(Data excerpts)
::::::::
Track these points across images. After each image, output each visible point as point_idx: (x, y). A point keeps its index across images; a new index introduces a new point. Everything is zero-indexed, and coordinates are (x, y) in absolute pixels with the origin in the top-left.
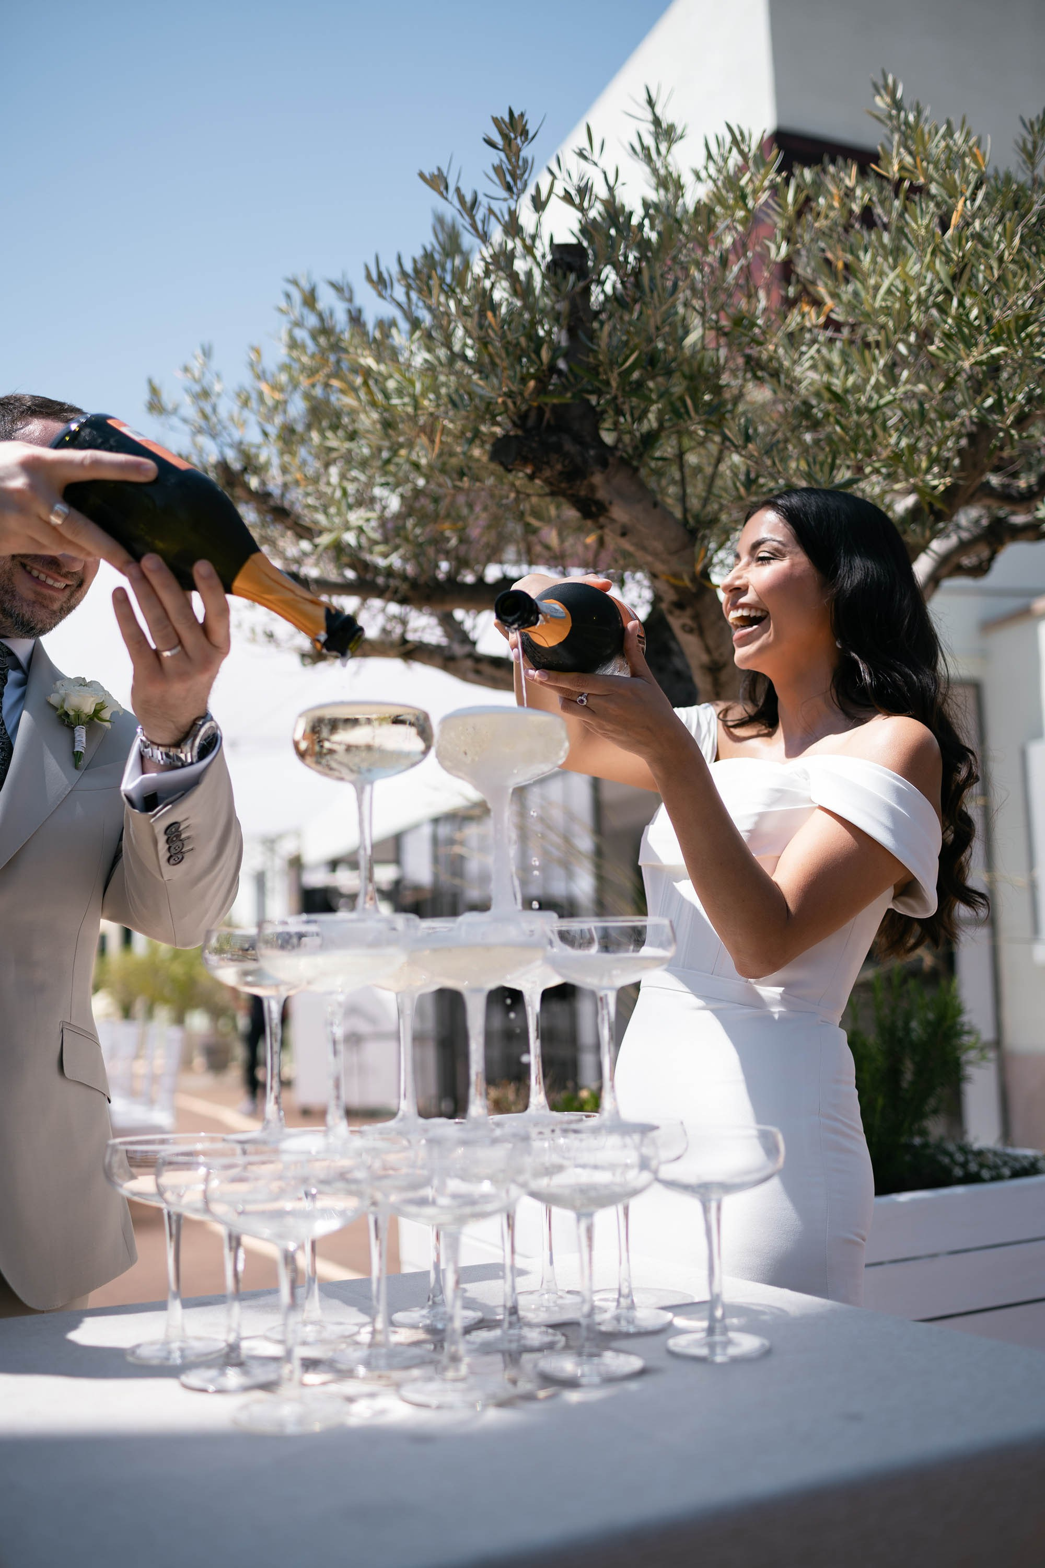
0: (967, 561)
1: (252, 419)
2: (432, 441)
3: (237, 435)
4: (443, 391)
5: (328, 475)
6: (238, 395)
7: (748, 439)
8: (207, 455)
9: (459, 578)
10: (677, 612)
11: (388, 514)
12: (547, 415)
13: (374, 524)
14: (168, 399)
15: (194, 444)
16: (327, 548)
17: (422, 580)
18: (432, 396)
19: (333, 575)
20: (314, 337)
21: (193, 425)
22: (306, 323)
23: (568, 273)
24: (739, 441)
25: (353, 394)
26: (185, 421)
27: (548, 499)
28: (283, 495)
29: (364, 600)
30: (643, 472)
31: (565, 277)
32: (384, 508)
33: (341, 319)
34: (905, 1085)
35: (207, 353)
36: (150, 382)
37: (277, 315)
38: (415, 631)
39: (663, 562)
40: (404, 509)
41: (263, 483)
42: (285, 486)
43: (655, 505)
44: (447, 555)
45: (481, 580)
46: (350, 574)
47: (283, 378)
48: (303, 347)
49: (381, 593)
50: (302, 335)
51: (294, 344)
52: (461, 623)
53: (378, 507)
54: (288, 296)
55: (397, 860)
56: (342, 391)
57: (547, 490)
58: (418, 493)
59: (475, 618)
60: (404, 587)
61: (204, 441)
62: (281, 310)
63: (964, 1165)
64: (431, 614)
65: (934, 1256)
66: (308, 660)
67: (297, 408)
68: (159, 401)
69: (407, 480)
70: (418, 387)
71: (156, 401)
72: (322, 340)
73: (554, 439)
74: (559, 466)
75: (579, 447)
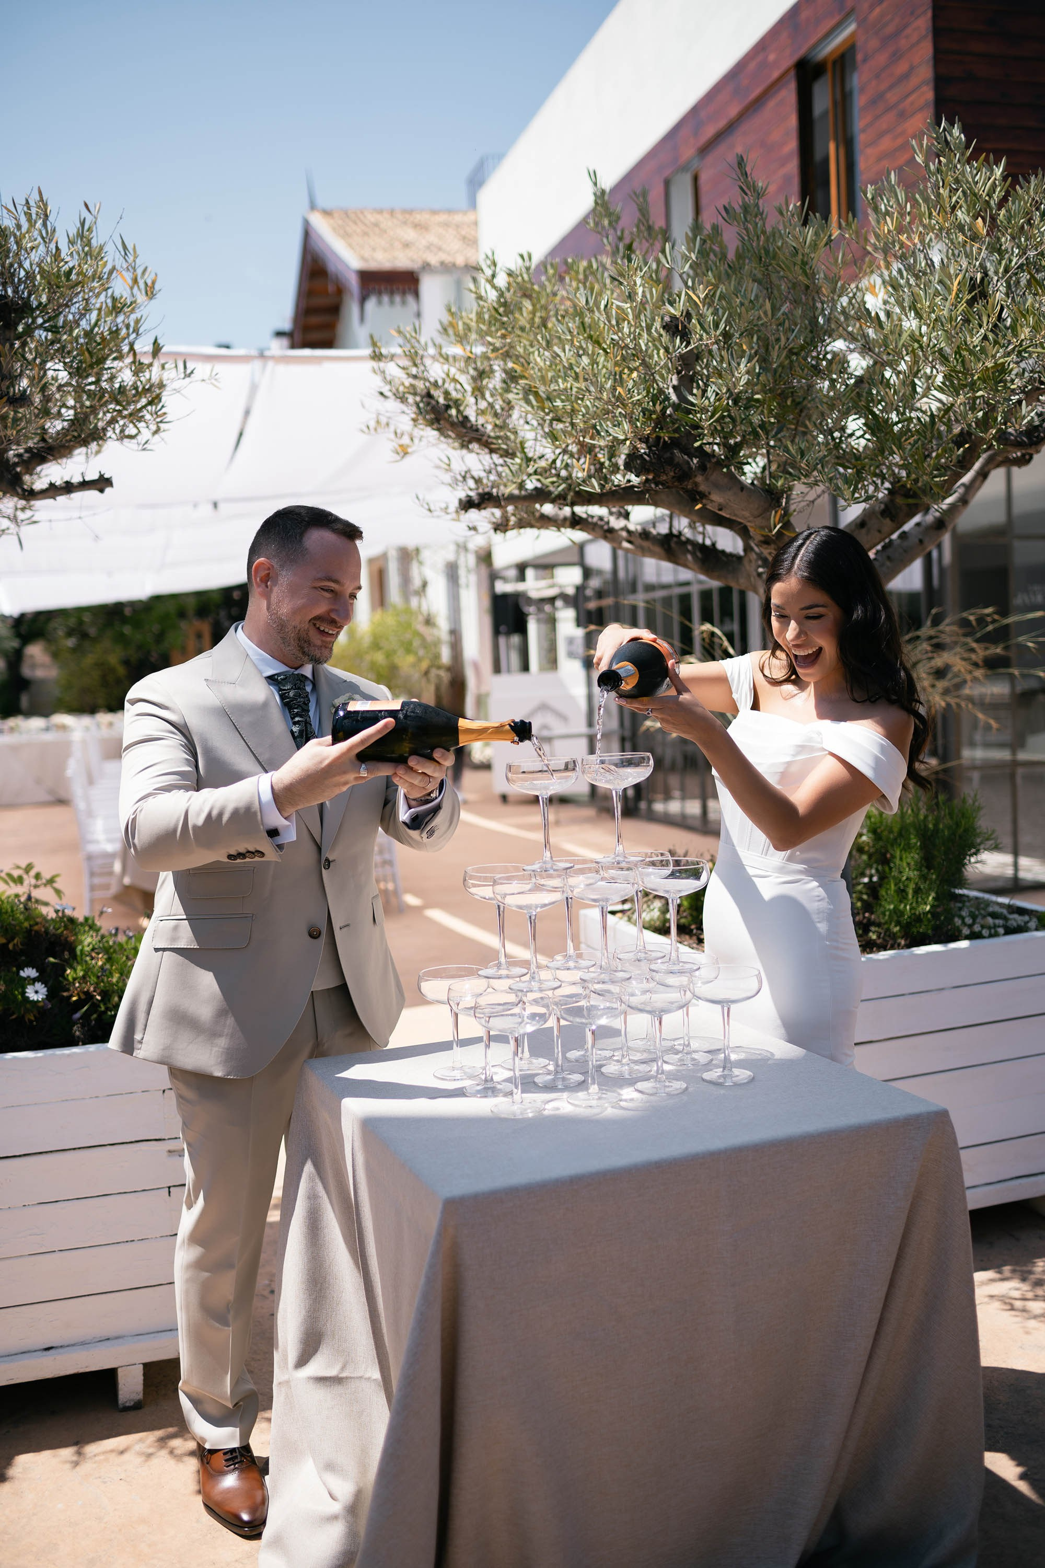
43: (742, 489)
73: (668, 455)
74: (672, 474)
75: (686, 457)
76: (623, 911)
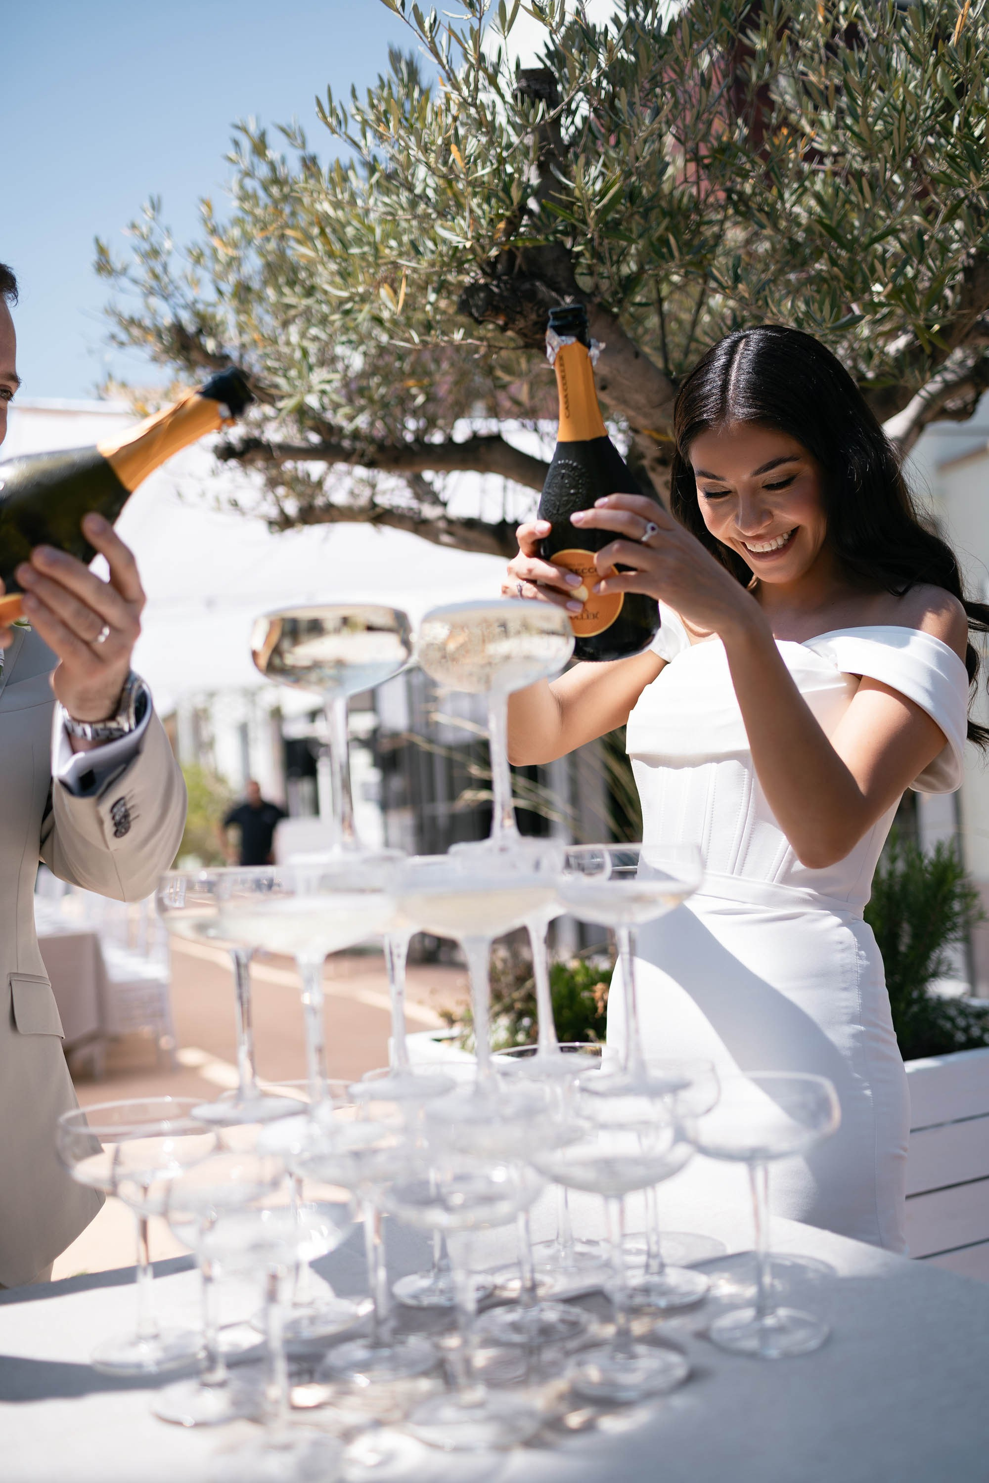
0: (951, 404)
1: (206, 277)
2: (395, 292)
3: (190, 294)
4: (405, 239)
5: (288, 335)
6: (190, 252)
7: (737, 279)
8: (162, 318)
9: (426, 439)
10: (660, 469)
11: (351, 374)
12: (518, 261)
13: (336, 384)
14: (116, 261)
15: (147, 306)
16: (290, 412)
17: (388, 442)
18: (393, 243)
19: (297, 441)
20: (266, 189)
21: (144, 286)
22: (256, 173)
23: (537, 101)
24: (727, 281)
25: (309, 244)
26: (135, 281)
27: (519, 352)
28: (241, 357)
29: (331, 464)
30: (623, 320)
31: (533, 105)
32: (347, 367)
33: (294, 169)
34: (903, 948)
35: (156, 206)
36: (97, 241)
37: (227, 164)
38: (384, 493)
39: (646, 415)
40: (367, 367)
41: (220, 346)
42: (243, 346)
43: (637, 354)
44: (415, 413)
45: (449, 440)
46: (315, 438)
47: (236, 232)
48: (255, 197)
49: (347, 456)
50: (251, 184)
51: (245, 196)
52: (431, 484)
53: (340, 366)
54: (236, 144)
55: (373, 708)
56: (299, 242)
57: (521, 342)
58: (382, 350)
59: (444, 479)
60: (371, 449)
61: (156, 302)
62: (230, 160)
63: (966, 1030)
64: (400, 476)
65: (939, 1125)
66: (277, 528)
67: (253, 265)
68: (108, 262)
69: (369, 335)
70: (378, 232)
71: (104, 261)
72: (275, 190)
73: (527, 286)
74: (533, 317)
75: (554, 294)
76: (452, 1039)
::::::::
WHAT YOU SHOULD DO
Print every line of the items above word for word, leaving out the picture markers.

ANSWER BOX
Track these points across images. After each image, output each visible point as point_idx: (x, y). A point keeps its index across images; a new index introduces a new point. Everything is zero-indexed, and coordinates are (x, y) in absolute pixels with the origin in the top-left.
0: (967, 561)
1: (252, 419)
2: (432, 441)
3: (237, 435)
4: (443, 391)
5: (328, 475)
6: (238, 395)
7: (748, 439)
8: (207, 455)
9: (459, 578)
10: (677, 612)
11: (388, 514)
12: (547, 415)
13: (374, 524)
14: (168, 399)
15: (194, 444)
16: (327, 548)
17: (422, 580)
18: (432, 396)
19: (333, 575)
20: (314, 337)
21: (193, 425)
22: (306, 323)
23: (568, 273)
24: (739, 441)
25: (353, 394)
26: (185, 421)
27: (548, 499)
28: (283, 495)
29: (364, 600)
30: (643, 472)
31: (565, 277)
32: (384, 508)
33: (341, 319)
34: (905, 1085)
35: (207, 353)
36: (150, 382)
37: (277, 315)
38: (415, 631)
39: (663, 562)
40: (404, 509)
41: (263, 483)
42: (285, 486)
43: (655, 505)
44: (447, 555)
45: (481, 580)
46: (350, 574)
47: (283, 378)
48: (303, 347)
49: (381, 593)
50: (302, 335)
51: (294, 344)
52: (461, 623)
53: (378, 507)
54: (288, 296)
55: (397, 860)
56: (342, 391)
57: (547, 490)
58: (418, 493)
59: (475, 618)
60: (404, 587)
61: (204, 441)
62: (281, 310)
63: (964, 1165)
64: (431, 614)
65: (934, 1256)
66: (308, 660)
67: (297, 408)
68: (159, 401)
69: (407, 480)
70: (418, 387)
71: (156, 401)
72: (322, 340)
73: (554, 439)
74: (559, 466)
75: (579, 447)
43: (742, 489)
73: (668, 455)
74: (672, 474)
75: (686, 457)
76: (623, 911)
0: (951, 404)
1: (206, 277)
2: (395, 292)
3: (190, 294)
4: (405, 239)
5: (288, 335)
6: (190, 252)
7: (737, 279)
8: (162, 318)
9: (426, 439)
10: (660, 469)
11: (351, 374)
12: (518, 261)
13: (336, 384)
14: (116, 261)
15: (147, 306)
16: (290, 412)
17: (388, 442)
18: (393, 243)
19: (297, 441)
20: (266, 189)
21: (144, 286)
22: (256, 173)
23: (537, 101)
24: (727, 281)
25: (309, 244)
26: (135, 281)
27: (519, 352)
28: (241, 357)
29: (331, 464)
30: (623, 320)
31: (533, 105)
32: (347, 367)
33: (294, 169)
34: (903, 948)
35: (156, 206)
36: (97, 241)
37: (227, 164)
38: (384, 493)
39: (646, 415)
40: (367, 367)
41: (220, 346)
42: (243, 346)
43: (637, 354)
44: (415, 413)
45: (449, 440)
46: (315, 438)
47: (236, 232)
48: (255, 197)
49: (347, 456)
50: (251, 184)
51: (245, 196)
52: (431, 484)
53: (340, 366)
54: (236, 144)
55: (373, 708)
56: (299, 242)
57: (521, 342)
58: (382, 350)
59: (444, 479)
60: (371, 449)
61: (156, 302)
62: (230, 160)
63: (966, 1030)
64: (400, 476)
65: (939, 1125)
66: (277, 528)
67: (253, 265)
68: (108, 262)
69: (369, 335)
70: (378, 232)
71: (104, 261)
72: (275, 190)
73: (527, 286)
74: (533, 317)
75: (554, 294)
76: (452, 1039)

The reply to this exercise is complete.